At The Motley Fool, our advice to investors is and has always been to ignore the "noise" that comes from Wall Street, and to treat any specific recommendations for stock purchase with skepticism. Meaning that things such as one-year price targets, which are the language of sell-side analysts, ought to be of no interest to an individual investor. We teach investors to think like business owners, not renters or passive pushers of paper. It is our genuine hope that investors seek to buy companies that they truly understand and would be willing to own for a lifetime. If there is one lesson that individual investors must learn from Enron, that is: Buy What You Know. Enron's CEO Ken Lay has admitted that he himself did not fully understand the inner workings of Enron, and we can assume that he at least had all of the information. Even with full disclosure, Enron would have been a tough company for the majority of all investors to understand. The company was unapologetic in its refusal to provide information about its equity and debt structures for years before it actually blew up. My hope is that investors take the lesson offered by Enron and remain healthy skeptics in the future: when a company fails to treat shareholders as co-owners one should assume that those components which are hidden from view do not contain good news.
There is a simple calculus that investors use in valuing a company. A company is fairly valued by all of its future profits discounted for risk. Obviously, the greater the risk to profits, the higher the discount should be, and less valuable every expected dollar of future profits would be right now. Over the last 12 months 233 public companies have had to restate their earnings, and not surprisingly, none of these restatements have made the companies' operating results look better. Getting away with falsifying earnings over a long period of time is difficult. It is much easier to falsify levels of risk and this, in the end, is what Enron, and by extension, its auditors and the analysts have done, by commission or by omission.
Individual investors have seen great strides in the level of protection afforded in the U.S. stock markets over the last decade. Information technology and the Internet went a long way toward making public documents, including SEC filings, available at an instant to the vast majority of shareholders. Regulatory improvements such as Regulation Fair Disclosure have gone even further to ensure that companies provide fair and equal access to information vital for people to make investing decisions. We hope to see that work continued and support all efforts to increase financial education in America.

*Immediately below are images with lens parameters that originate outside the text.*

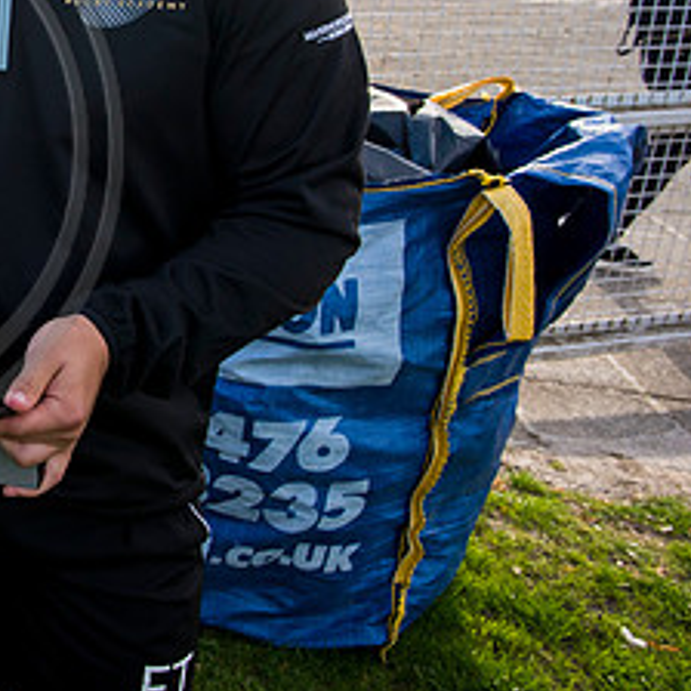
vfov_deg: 37.1
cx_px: -194
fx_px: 994
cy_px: 143
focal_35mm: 44
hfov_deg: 30.6
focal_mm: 20
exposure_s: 1/640
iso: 400
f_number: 5.6
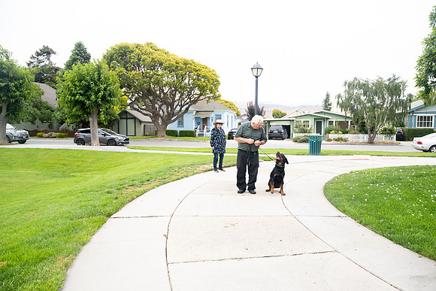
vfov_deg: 46.4
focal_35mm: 28
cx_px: 218
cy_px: 146
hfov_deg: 65.5
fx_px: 339
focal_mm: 28
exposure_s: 1/500
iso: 640
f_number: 4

In a pari-mutuel environment such as a stock market, where every decision to buy, sell, or do nothing has a small effect on every other participant in the market, there is little chance that anyone will be able to provide absolute protection from bad information, whether intentionally or accidentally disseminated. However, the markets are built on trust, and there is a reason far beyond the power of American commerce that causes more than 48% of the world's equity capital to be represented here: investors the world wide know that their financial interests are better protected in the U.S.'s relatively transparent markets than in any other country on earth. It is in our best interest to ensure that we eradicate corruption and keep our markets strong.
Thank you for your attention. I appreciate the opportunity to address the Committee, and I would be happy to answer any questions.